Monday, Jan. 02, 1928
Victor of Tannenberg
To Germans it is a bitter, galling fact that Posen, the birthplace of President Paul von Hindenburg, is no longer German but lies in the wedge of Polish territory which was driven through Prussia to the Baltic by the Treaty of Versailles. With his own province thus a knife in the back of his fatherland, Old Paul von Hindenburg has begun to display marked sympathy, of late, for East Prussia-- that part of Germany which is divided from the rest by the Polish knife.

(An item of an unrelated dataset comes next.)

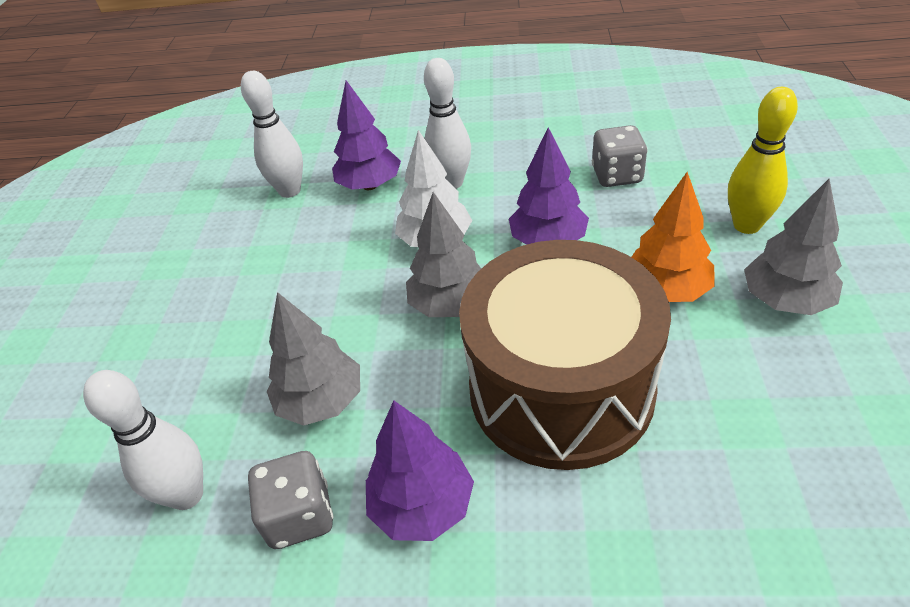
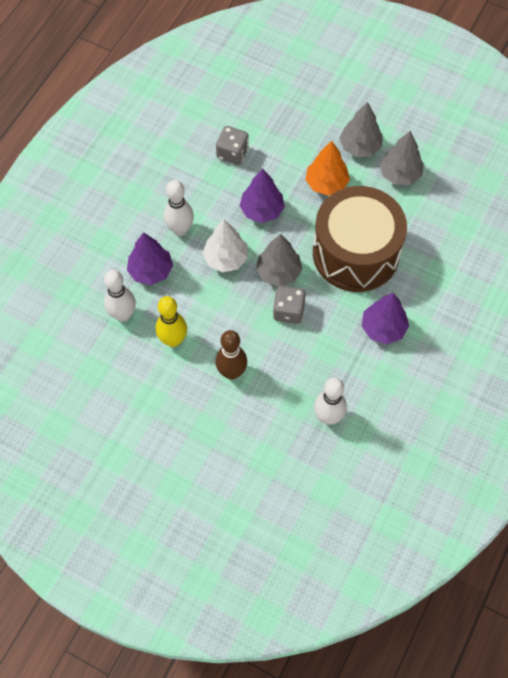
camera: 70 degrees left, 20 degrees up
(239, 327) = (231, 372): none -> brown bowling pin
(300, 516) = (363, 374): grey dice -> grey dice (288, 311)
(321, 401) = (306, 348): grey tree -> grey tree (400, 174)
(746, 225) = (307, 128): yellow bowling pin -> yellow bowling pin (173, 340)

Last week the Herr President showed the tempo of his feeling by arriving with ponderous unexpectedness at a joint meeting of the German and Prussian cabinets, called to decide whether the Reich would extend to East Prussia, this year, financial aid totaling 72,000,000 gold marks. . . . Experts had displayed to the joint cabinets statistics proving that East Prussia, handicapped by isolation, can; not prosper unless temporarily subsidized. The cabinets, impressed, but faced with a necessity to economize, hesitated. Came Hindenburg. . . . He spoke as the civilian President of the Republic, but those who listened saw in their mind's eye the great Commander-in-Chief who, in 1914, had flung back the Russian armies from that same East Prussia which he was trying now to save again. German decorum kept secret the nature of the plea made by Old Paul von Hindenburg, but German patriotism made refusal--to the victor of Tannenburg* --impossible. Soon the joint cabinets issued a communique not only approving the experts' plan for direct financial relief to East Prussia but recommending further aid in the form of reduced taxes on East Prussian farms and real estate, as well as lowering of the freight tariffs on the German State Railways in favor of East Prussian goods. ^
*The great battle of Aug. 26-31, 1914, in which Hindenburg, with an inferior force, virtually annihilated the Russian army of the Narew.